Lidia Rueda, representante de la Asociación de Familiares y Amigos de Personas Desaparecidas en Ecuador (Asfadec), aseguró que existe un subregistro, ya que muchas desapariciones nunca son denunciadas. En declaraciones a Radio Pichincha, sostuvo que los recientes casos con desenlaces fatales reflejan la crisis de seguridad y la falta de una respuesta efectiva del Estado.
“Las autoridades se limitan a decir que las personas estaban deprimidas o que no saben qué ocurrió. Esa no es la respuesta. Se necesita prevención, personal especializado, técnicas de investigación y una verdadera política pública”, afirmó.
En la misma línea, el Comité Permanente por la Defensa de los Derechos Humanos de Guayaquil considera que el Estado aún no dimensiona la gravedad del problema y cuestiona la falta de coordinación entre la Fiscalía, la Policía y las instituciones encargadas de brindar atención a las familias.

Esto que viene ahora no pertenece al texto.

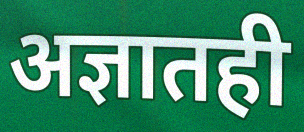
अज्ञातही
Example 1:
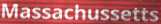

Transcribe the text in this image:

Massachussetts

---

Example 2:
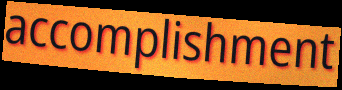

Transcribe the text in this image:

accomplishment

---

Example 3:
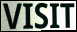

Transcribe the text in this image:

VISIT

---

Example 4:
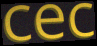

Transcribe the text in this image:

cec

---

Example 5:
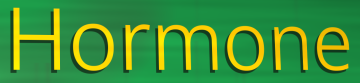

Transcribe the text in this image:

Hormone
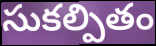
సుకల్పితం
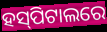
ହସ୍‍ପିଟାଲରେ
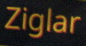
Ziglar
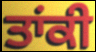
ਤਾਂਕੀ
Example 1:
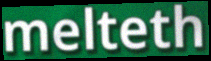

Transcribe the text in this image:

melteth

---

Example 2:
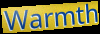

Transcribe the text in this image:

Warmth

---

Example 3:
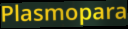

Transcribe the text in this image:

Plasmopara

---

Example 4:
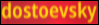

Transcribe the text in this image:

dostoevsky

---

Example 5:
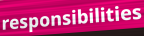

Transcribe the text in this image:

responsibilities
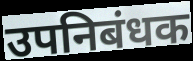
उपनिबंधक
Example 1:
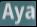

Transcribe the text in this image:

Aya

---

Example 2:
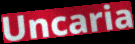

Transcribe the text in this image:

Uncaria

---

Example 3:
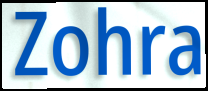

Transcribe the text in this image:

Zohra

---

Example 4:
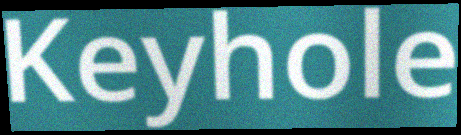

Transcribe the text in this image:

Keyhole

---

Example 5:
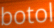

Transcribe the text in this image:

botol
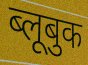
ब्लूबुक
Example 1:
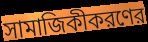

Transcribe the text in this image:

সামাজিকীকরণের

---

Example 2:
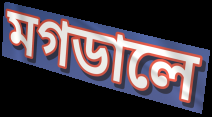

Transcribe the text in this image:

মগডালে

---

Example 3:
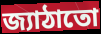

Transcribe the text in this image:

জ্যাঠাতো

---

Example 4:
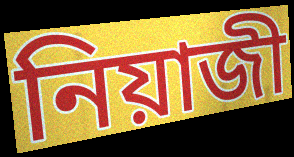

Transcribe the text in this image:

নিয়াজী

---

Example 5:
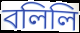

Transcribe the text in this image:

বলিলি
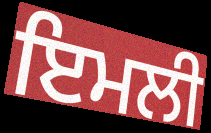
ਇਮਲੀ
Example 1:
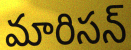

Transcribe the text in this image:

మారిసన్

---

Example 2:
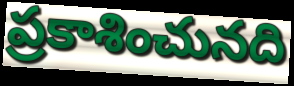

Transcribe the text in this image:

ప్రకాశించునది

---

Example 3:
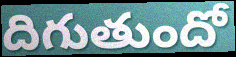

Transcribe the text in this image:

దిగుతుందో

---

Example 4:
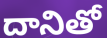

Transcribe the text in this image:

దానితో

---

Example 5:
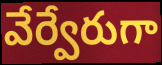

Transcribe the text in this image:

వేర్వేరుగా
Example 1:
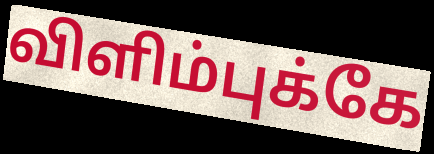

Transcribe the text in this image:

விளிம்புக்கே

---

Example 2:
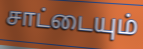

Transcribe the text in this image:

சாட்டையும்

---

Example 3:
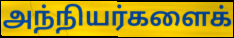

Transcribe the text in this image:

அந்நியர்களைக்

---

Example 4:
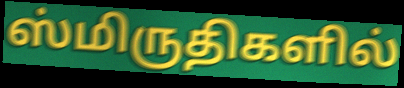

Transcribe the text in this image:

ஸ்மிருதிகளில்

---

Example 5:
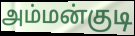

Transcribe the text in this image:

அம்மன்குடி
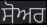
ਸੋਅਰ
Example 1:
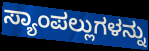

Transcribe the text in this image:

ಸ್ಯಾಂಪಲ್ಲುಗಳನ್ನು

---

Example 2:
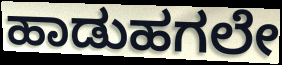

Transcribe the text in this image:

ಹಾಡುಹಗಲೇ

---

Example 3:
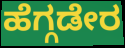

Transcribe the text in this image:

ಹೆಗ್ಗಡೇರ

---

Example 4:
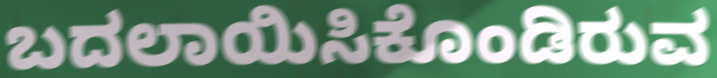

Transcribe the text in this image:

ಬದಲಾಯಿಸಿಕೊಂಡಿರುವ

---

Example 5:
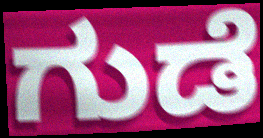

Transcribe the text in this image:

Una ley que aún no se cumple plenamente
Desde 2020, Ecuador cuenta con la Ley Orgánica de Actuación en Casos de Personas Desaparecidas y Extraviadas, que creó el Sistema Nacional de Búsqueda y establece que toda denuncia debe activar una búsqueda especializada, inmediata, diligente y permanente.

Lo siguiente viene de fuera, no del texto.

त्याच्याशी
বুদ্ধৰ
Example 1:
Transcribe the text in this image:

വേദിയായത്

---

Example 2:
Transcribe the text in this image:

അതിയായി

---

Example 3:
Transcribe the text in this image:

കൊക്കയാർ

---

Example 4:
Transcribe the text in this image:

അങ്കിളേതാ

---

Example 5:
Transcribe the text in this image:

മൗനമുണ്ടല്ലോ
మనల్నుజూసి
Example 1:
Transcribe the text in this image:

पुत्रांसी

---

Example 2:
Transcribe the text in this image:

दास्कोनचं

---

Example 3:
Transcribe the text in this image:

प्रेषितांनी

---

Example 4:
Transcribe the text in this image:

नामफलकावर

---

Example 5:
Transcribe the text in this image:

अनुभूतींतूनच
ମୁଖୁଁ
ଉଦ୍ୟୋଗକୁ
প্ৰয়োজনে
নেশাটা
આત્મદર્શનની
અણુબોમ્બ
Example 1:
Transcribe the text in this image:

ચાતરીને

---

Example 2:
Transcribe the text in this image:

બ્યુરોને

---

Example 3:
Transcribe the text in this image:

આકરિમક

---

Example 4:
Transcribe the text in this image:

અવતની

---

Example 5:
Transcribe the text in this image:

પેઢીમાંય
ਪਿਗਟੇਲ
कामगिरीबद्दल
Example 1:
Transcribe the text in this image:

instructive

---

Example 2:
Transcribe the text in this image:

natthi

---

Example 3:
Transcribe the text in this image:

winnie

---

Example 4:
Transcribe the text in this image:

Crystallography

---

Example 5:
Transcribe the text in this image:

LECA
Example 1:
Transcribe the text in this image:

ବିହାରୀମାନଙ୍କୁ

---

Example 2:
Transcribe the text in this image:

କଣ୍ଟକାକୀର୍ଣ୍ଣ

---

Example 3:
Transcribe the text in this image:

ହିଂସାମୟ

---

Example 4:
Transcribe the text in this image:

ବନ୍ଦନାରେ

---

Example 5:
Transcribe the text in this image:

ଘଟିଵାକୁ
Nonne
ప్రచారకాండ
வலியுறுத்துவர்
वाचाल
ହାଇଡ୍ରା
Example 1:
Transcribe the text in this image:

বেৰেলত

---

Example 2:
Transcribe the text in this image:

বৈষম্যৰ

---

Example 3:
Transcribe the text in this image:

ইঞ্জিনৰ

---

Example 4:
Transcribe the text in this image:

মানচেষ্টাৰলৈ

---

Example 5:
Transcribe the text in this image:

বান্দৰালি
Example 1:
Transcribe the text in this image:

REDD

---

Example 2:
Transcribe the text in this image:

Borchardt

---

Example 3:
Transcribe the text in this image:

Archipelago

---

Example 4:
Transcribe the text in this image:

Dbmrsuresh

La normativa también contempla atención psicológica, jurídica y social para los familiares, además de la coordinación entre instituciones y la actualización permanente del Registro Nacional de Personas Desaparecidas.
No obstante, organizaciones de derechos humanos sostienen que estas disposiciones aún no se aplican de manera oportuna ni coordinada, lo que continúa dificultando la localización de las personas desaparecidas y la atención integral a sus familias.